◆ **Work to be completed**: Every line of the material below in which "letákov" shows up is to be located and copied.

◆ **Listed entries**:
* * * *
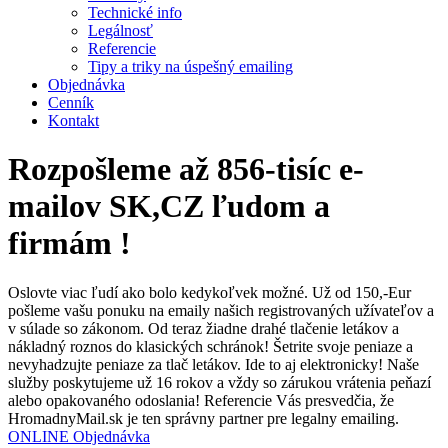
Technické info
Legálnosť
Referencie
Tipy a triky na úspešný emailing
Objednávka
Cenník
Kontakt
Rozpošleme až 856-tisíc e-
mailov SK,CZ ľudom a
firmám !
Oslovte viac ľudí ako bolo kedykoľvek možné.
Už od 150,-Eur
pošleme vašu ponuku na emaily našich registrovaných užívateľov a
v súlade so zákonom. Od teraz žiadne drahé tlačenie letákov a
nákladný roznos do klasických schránok! Šetrite svoje peniaze a
nevyhadzujte peniaze za tlač letákov. Ide to aj elektronicky!
Naše
služby poskytujeme už 16 rokov a vždy so zárukou vrátenia peňazí
alebo opakovaného odoslania! Referencie Vás presvedčia, že
HromadnyMail.sk je ten správny partner pre legalny emailing.
ONLINE Objednávka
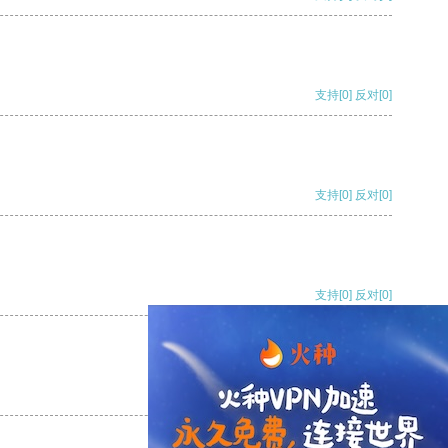
支持
[0]
反对
[0]
支持
[0]
反对
[0]
支持
[0]
反对
[0]
支持
[0]
反对
[0]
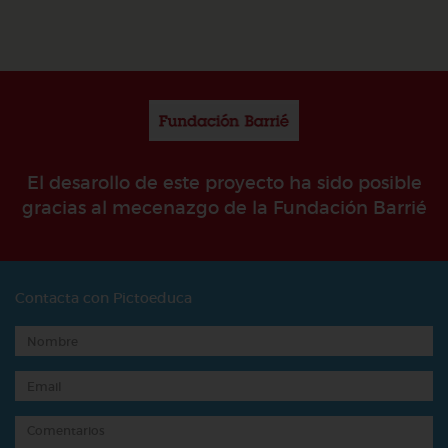
El desarollo de este proyecto ha sido posible
gracias al mecenazgo de la Fundación Barrié
Contacta con Pictoeduca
* * * *
◆ **Output of the exercise**:
v súlade so zákonom. Od teraz žiadne drahé tlačenie letákov a
nevyhadzujte peniaze za tlač letákov. Ide to aj elektronicky!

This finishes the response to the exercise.